Public Health Officer Ayne Amjad described a significant change to contact tracing in communities, with local health departments now focusing on reaching out to immediate households. Previously, local healthcare workers reached out to a broader group of people in contact with a virus patient and recommend isolation.

Michael Kilkenny, Chief Executive Officer and Health Officer of Cabell-Huntington Health Department told MetroNews on Tuesday that his department is working to contact trace like before but admitted it’s “breaking down” due to the amount of community spread.

He said it’s important for residents to become educated on what to do as fewer tracing calls are being made.

“We’re going to be educating the public in what they should do and how they should conduct themselves so that they can stay safe and protect the people around them from spreading this while they are waiting for us to call,” Kilkenny said.

Kilkenny described contact tracing as a valuable tool when case numbers per day are low, for example around 25. He said calling would change the case count rapidly. However at Cabell County’s current rate of cases per day, around 125, he said the effectiveness plummets.

He said in any instance, if a person has been exposed to the virus and has symptoms, they should assume they have the virus.

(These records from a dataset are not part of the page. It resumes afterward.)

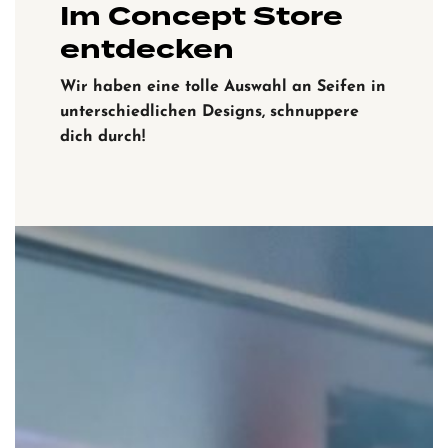
Im Concept Store
entdecken
Wir haben eine tolle Auswahl an Seifen in
unterschiedlichen Designs, schnuppere
dich durch!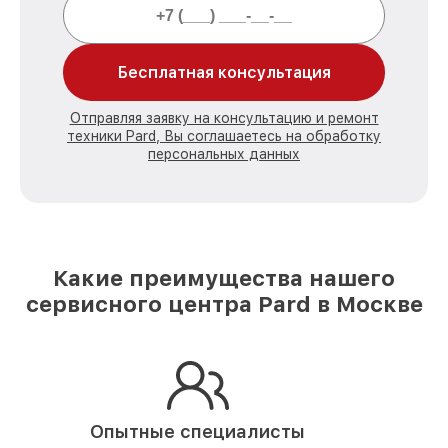
Бесплатная консультация
Отправляя заявку на консультацию и ремонт
техники Pard, Вы соглашаетесь на обработку
персональных данных
Какие преимущества нашего
сервисного центра Pard в Москве
Опытные специалисты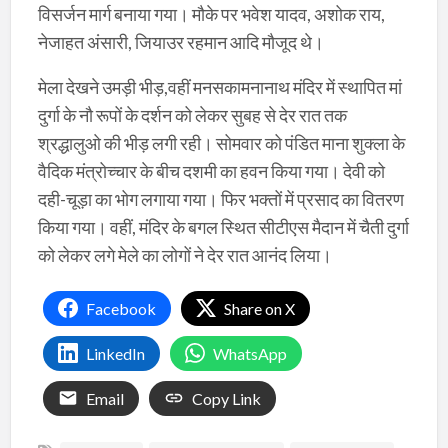
विसर्जन मार्ग बनाया गया। मौके पर भवेश यादव, अशोक राय,
नेजाहत अंसारी, जियाउर रहमान आदि मौजूद थे।
मेला देखने उमड़ी भीड़,वहीं मनसकामनानाथ मंदिर में स्थापित मां
दुर्गा के नौ रूपों के दर्शन को लेकर सुबह से देर रात तक
श्रद्धालुओ की भीड़ लगी रही। सोमवार को पंडित माना शुक्ला के
वैदिक मंत्रोच्चार के बीच दशमी का हवन किया गया। देवी को
दही-चूड़ा का भोग लगाया गया। फिर भक्तों में प्रसाद का वितरण
किया गया। वहीं, मंदिर के बगल स्थित सीटीएस मैदान में चैती दुर्गा
को लेकर लगे मेले का लोगों ने देर रात आनंद लिया।
Facebook
Share on X
LinkedIn
WhatsApp
Email
Copy Link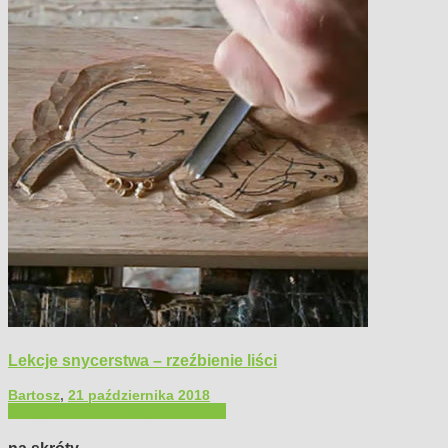
Lekcje snycerstwa – rzeźbienie liści
Bartosz
,
21 października 2018
Filmy poradnikowe
Majsterkowanie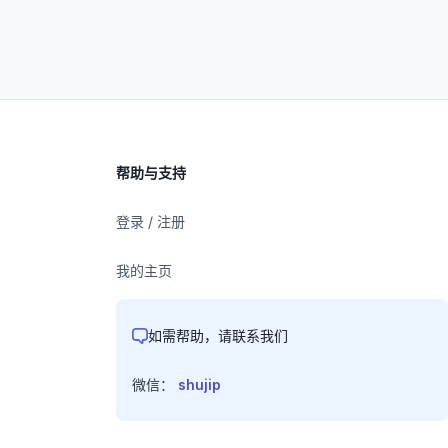
帮助与支持
登录 / 注册
我的主页
如需帮助，请联系我们
微信：
shujip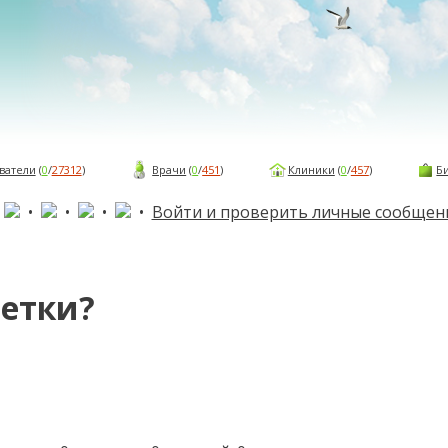
ватели
(
0
/
27312
)
Врачи
(
0
/
451
)
Клиники
(
0
/
457
)
Б
•
•
•
•
•
Войти и проверить личные сообщен
етки?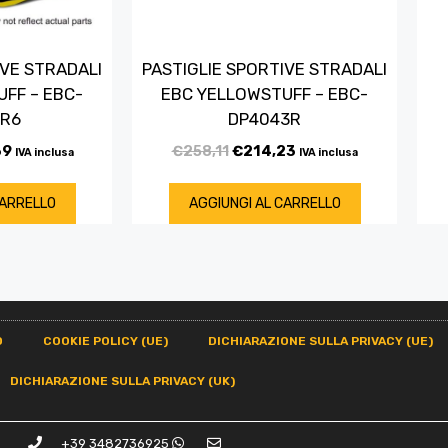
IVE STRADALI
PASTIGLIE SPORTIVE STRADALI
FF – EBC-
EBC YELLOWSTUFF – EBC-
4R6
DP4043R
39
€
258,11
€
214,23
IVA inclusa
IVA inclusa
CARRELLO
AGGIUNGI AL CARRELLO
O
COOKIE POLICY (UE)
DICHIARAZIONE SULLA PRIVACY (UE)
DICHIARAZIONE SULLA PRIVACY (UK)
+39 3482736925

Kilkenny said it’s always best to play it safe.

“What you can do to protect the people around you is to treat yourself as if you have that while you’re waiting for results and to stay separated,” he said.

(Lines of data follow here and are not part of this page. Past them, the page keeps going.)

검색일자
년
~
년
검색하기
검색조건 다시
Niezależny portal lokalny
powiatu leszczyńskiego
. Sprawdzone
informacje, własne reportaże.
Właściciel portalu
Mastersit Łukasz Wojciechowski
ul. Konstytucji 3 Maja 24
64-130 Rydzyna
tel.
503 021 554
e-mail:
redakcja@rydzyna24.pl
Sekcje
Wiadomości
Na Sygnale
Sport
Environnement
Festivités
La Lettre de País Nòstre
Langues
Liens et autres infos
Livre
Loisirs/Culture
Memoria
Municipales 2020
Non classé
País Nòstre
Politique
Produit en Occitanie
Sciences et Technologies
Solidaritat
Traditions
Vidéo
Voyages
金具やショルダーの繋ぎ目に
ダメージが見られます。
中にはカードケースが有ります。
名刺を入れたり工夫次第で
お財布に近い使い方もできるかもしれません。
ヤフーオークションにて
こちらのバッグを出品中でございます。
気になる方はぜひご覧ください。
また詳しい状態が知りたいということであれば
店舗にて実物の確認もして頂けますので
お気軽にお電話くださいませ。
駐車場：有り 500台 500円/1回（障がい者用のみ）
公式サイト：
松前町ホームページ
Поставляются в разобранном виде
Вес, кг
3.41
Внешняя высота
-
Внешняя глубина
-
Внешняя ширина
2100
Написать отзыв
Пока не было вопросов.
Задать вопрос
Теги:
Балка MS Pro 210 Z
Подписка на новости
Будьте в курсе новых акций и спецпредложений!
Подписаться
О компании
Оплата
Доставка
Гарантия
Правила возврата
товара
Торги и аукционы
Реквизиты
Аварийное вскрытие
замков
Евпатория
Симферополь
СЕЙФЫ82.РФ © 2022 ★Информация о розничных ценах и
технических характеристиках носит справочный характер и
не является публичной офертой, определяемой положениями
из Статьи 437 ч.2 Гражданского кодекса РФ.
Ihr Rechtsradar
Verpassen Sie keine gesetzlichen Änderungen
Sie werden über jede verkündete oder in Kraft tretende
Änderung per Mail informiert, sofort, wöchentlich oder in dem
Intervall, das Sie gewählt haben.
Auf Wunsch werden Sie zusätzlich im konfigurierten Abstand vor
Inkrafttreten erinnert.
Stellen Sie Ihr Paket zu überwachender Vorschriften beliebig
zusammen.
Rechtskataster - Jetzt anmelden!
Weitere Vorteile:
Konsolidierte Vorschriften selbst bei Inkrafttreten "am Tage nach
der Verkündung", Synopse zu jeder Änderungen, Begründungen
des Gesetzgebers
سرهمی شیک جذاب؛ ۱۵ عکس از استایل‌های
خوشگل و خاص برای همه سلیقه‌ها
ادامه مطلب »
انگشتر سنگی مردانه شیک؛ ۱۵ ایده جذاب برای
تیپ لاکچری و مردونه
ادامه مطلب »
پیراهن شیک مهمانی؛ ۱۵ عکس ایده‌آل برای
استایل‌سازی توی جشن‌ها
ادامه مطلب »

Kilkenny said he’s been watching the forecast in the county and this rate has exceeded projections. West Virginia leads the nation in that acceleration of new cases with 2.69 cases per 100,000 people per week per day, according to STAT, a national media company that investigates and reports on health, medicine and life sciences.

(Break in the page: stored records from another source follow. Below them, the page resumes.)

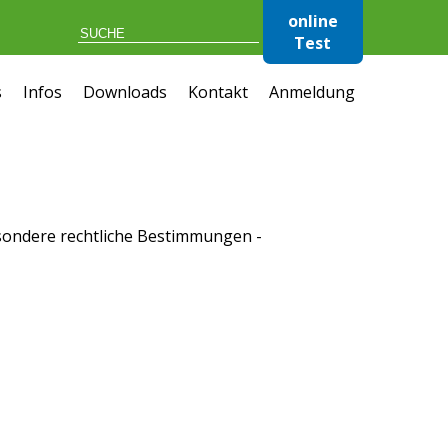
online
Test
s
Infos
Downloads
Kontakt
Anmeldung
esondere rechtliche Bestimmungen
-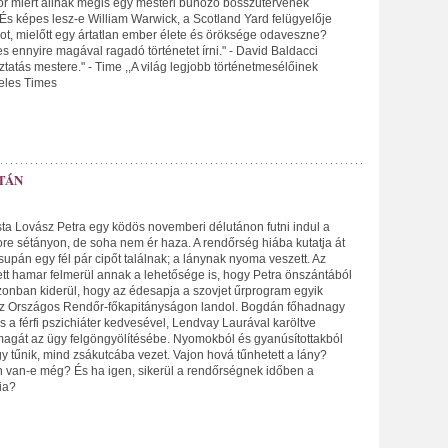
r miért állnak mégis egy mesteri bűnöző bosszútervének
s képes lesz-e William Warwick, a Scotland Yard felügyelője
got, mielőtt egy ártatlan ember élete és öröksége odaveszne?
s ennyire magával ragadó történetet írni." - David Baldacci
ztatás mestere." - Time ,,A világ legjobb történetmesélőinek
geles Times
TÁN
ta Lovász Petra egy ködös novemberi délutánon futni indul a
ore sétányon, de soha nem ér haza. A rendőrség hiába kutatja át
csupán egy fél pár cipőt találnak; a lánynak nyoma veszett. Az
tt hamar felmerül annak a lehetősége is, hogy Petra önszántából
azonban kiderül, hogy az édesapja a szovjet űrprogram egyik
 az Országos Rendőr-főkapitányságon landol. Bogdán főhadnagy
 a férfi pszichiáter kedvesével, Lendvay Laurával karöltve
magát az ügy felgöngyölítésébe. Nyomokból és gyanúsítottakból
y tűnik, mind zsákutcába vezet. Vajon hová tűnhetett a lány?
n van-e még? És ha igen, sikerül a rendőrségnek időben a
ia?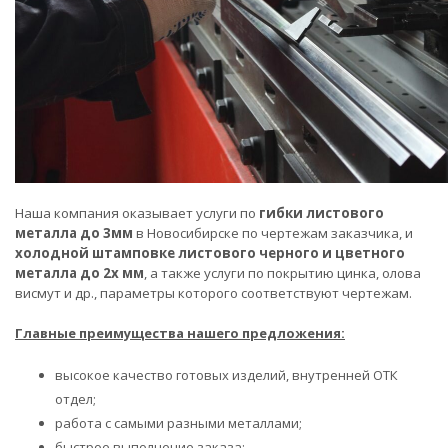
Наша компания оказывает услуги по
гибки
листового
металла
до 3мм
в Новосибирске по чертежам заказчика, и
холодной штамповке листового черного и цветного
металла до 2х мм
, а также услуги по покрытию цинка, олова
висмут и др., параметры которого соответствуют чертежам.
Главные преимущества нашего предложения:
высокое качество готовых изделий, внутренней ОТК
отдел;
работа с самыми разными металлами;
быстрое выполнение заказа;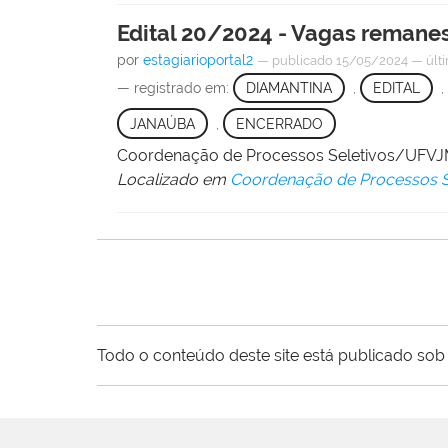
Edital 20/2024 - Vagas remane
por
estagiarioportal2
—
publicado
15/05/2024
—
últ
— registrado em:
DIAMANTINA
,
EDITAL
,
JANAÚBA
,
ENCERRADO
Coordenação de Processos Seletivos/UFV
Localizado em
Coordenação de Processos S
Todo o conteúdo deste site está publicado sob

“It came up faster and staying more consistent day to day. It’s at the level of the last surge. We’re really seeing what we saw in December and January,” Kilkenny said.

Howard Gamble, the administrator of the Wheeling-Ohio County Health Department shared similar problems with contact tracing in his county. He told MetroNews that the tool is becoming “overwhelming” and it’s gotten “minimal at this office” with even himself making the calls.

Gamble said his office is better off focusing resources on vaccination and testing as COVID cases are reaching peaks of the pandemic in the Wheeling area.

“To contact trace every positive you have, with the volume you have, county health departments were never set up that way. Even with all the additional people you bring in, you have to remember we are trying to do multiple things,” Gamble said.

“I’ve diverted my team to where we think it is more important and that is to vaccinate the general public and testing.”

Gamble said contact tracing’s goal is to slow the next case enough to control the virus to a manageable state, not eliminate it. He said the best way to eliminate most of the threat of the virus is to get vaccinated.

“The biggest joy I get when I do contact tracing is when someone in the household says they’ve been vaccinated. Because at that moment, household contacts that have been vaccinated do not have to quarantine,” Gamble said.

Gamble also advocated for vaccinations and masks in schools, although Ohio County Schools does not have a mask mandate in place as of Tuesday. He said if the school system had a mandate in place for masks, contact tracing would be made easier and less children would be forced to miss classroom time if exposed to the virus.